(Items listed in a dataset)

+===+

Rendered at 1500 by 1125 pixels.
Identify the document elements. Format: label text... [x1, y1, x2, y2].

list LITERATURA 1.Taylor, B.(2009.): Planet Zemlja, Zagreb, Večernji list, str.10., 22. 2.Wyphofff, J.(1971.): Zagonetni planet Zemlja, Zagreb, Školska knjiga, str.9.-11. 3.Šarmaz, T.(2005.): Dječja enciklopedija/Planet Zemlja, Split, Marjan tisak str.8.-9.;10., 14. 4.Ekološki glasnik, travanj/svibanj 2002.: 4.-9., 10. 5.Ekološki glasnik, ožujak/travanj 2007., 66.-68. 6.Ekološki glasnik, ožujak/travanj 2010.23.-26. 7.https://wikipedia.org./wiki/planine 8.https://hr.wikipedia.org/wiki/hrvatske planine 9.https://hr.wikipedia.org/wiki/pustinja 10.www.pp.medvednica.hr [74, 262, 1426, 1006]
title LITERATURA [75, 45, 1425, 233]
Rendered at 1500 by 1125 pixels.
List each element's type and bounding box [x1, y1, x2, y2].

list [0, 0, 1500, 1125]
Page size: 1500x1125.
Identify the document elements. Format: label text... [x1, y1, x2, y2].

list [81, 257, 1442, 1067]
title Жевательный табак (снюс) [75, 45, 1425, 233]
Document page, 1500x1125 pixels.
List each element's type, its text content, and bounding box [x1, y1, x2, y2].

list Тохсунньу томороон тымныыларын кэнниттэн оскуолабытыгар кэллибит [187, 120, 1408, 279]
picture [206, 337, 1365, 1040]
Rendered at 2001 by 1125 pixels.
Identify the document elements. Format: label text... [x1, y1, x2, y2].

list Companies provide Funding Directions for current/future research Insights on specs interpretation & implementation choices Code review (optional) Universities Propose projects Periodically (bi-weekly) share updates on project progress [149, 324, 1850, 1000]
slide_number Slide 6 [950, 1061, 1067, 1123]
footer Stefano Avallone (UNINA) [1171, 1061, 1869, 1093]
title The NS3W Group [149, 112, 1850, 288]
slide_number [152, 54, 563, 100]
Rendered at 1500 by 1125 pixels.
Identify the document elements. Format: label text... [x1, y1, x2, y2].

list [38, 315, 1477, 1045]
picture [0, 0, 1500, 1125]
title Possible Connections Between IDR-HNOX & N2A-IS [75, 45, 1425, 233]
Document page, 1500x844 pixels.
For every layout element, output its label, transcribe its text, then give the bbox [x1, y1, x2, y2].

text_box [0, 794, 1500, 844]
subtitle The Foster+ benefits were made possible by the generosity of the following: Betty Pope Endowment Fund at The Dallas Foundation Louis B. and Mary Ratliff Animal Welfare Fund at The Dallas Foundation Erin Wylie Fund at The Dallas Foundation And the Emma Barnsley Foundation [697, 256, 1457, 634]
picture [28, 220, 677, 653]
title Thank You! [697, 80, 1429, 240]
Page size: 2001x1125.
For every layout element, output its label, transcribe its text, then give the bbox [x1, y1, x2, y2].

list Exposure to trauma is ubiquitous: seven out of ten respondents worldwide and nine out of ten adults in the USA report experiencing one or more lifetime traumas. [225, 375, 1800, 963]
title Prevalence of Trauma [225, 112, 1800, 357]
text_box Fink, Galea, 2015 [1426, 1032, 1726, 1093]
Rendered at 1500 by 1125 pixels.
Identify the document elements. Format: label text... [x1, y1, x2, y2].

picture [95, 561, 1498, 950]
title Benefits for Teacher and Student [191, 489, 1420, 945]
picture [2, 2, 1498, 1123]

+===+

◆ REQUIRED WORK
All of the data above must be retyped exactly.

◆ REPLY TO THE TASK
Rendered at 1500 by 1125 pixels.
Identify the document elements. Format: label text... [x1, y1, x2, y2].

list LITERATURA 1.Taylor, B.(2009.): Planet Zemlja, Zagreb, Večernji list, str.10., 22. 2.Wyphofff, J.(1971.): Zagonetni planet Zemlja, Zagreb, Školska knjiga, str.9.-11. 3.Šarmaz, T.(2005.): Dječja enciklopedija/Planet Zemlja, Split, Marjan tisak str.8.-9.;10., 14. 4.Ekološki glasnik, travanj/svibanj 2002.: 4.-9., 10. 5.Ekološki glasnik, ožujak/travanj 2007., 66.-68. 6.Ekološki glasnik, ožujak/travanj 2010.23.-26. 7.https://wikipedia.org./wiki/planine 8.https://hr.wikipedia.org/wiki/hrvatske planine 9.https://hr.wikipedia.org/wiki/pustinja 10.www.pp.medvednica.hr [74, 262, 1426, 1006]
title LITERATURA [75, 45, 1425, 233]
Rendered at 1500 by 1125 pixels.
List each element's type and bounding box [x1, y1, x2, y2].

list [0, 0, 1500, 1125]
Page size: 1500x1125.
Identify the document elements. Format: label text... [x1, y1, x2, y2].

list [81, 257, 1442, 1067]
title Жевательный табак (снюс) [75, 45, 1425, 233]
Document page, 1500x1125 pixels.
List each element's type, its text content, and bounding box [x1, y1, x2, y2].

list Тохсунньу томороон тымныыларын кэнниттэн оскуолабытыгар кэллибит [187, 120, 1408, 279]
picture [206, 337, 1365, 1040]
Rendered at 2001 by 1125 pixels.
Identify the document elements. Format: label text... [x1, y1, x2, y2].

list Companies provide Funding Directions for current/future research Insights on specs interpretation & implementation choices Code review (optional) Universities Propose projects Periodically (bi-weekly) share updates on project progress [149, 324, 1850, 1000]
slide_number Slide 6 [950, 1061, 1067, 1123]
footer Stefano Avallone (UNINA) [1171, 1061, 1869, 1093]
title The NS3W Group [149, 112, 1850, 288]
slide_number [152, 54, 563, 100]
Rendered at 1500 by 1125 pixels.
Identify the document elements. Format: label text... [x1, y1, x2, y2].

list [38, 315, 1477, 1045]
picture [0, 0, 1500, 1125]
title Possible Connections Between IDR-HNOX & N2A-IS [75, 45, 1425, 233]
Document page, 1500x844 pixels.
For every layout element, output its label, transcribe its text, then give the bbox [x1, y1, x2, y2].

text_box [0, 794, 1500, 844]
subtitle The Foster+ benefits were made possible by the generosity of the following: Betty Pope Endowment Fund at The Dallas Foundation Louis B. and Mary Ratliff Animal Welfare Fund at The Dallas Foundation Erin Wylie Fund at The Dallas Foundation And the Emma Barnsley Foundation [697, 256, 1457, 634]
picture [28, 220, 677, 653]
title Thank You! [697, 80, 1429, 240]
Page size: 2001x1125.
For every layout element, output its label, transcribe its text, then give the bbox [x1, y1, x2, y2].

list Exposure to trauma is ubiquitous: seven out of ten respondents worldwide and nine out of ten adults in the USA report experiencing one or more lifetime traumas. [225, 375, 1800, 963]
title Prevalence of Trauma [225, 112, 1800, 357]
text_box Fink, Galea, 2015 [1426, 1032, 1726, 1093]
Rendered at 1500 by 1125 pixels.
Identify the document elements. Format: label text... [x1, y1, x2, y2].

picture [95, 561, 1498, 950]
title Benefits for Teacher and Student [191, 489, 1420, 945]
picture [2, 2, 1498, 1123]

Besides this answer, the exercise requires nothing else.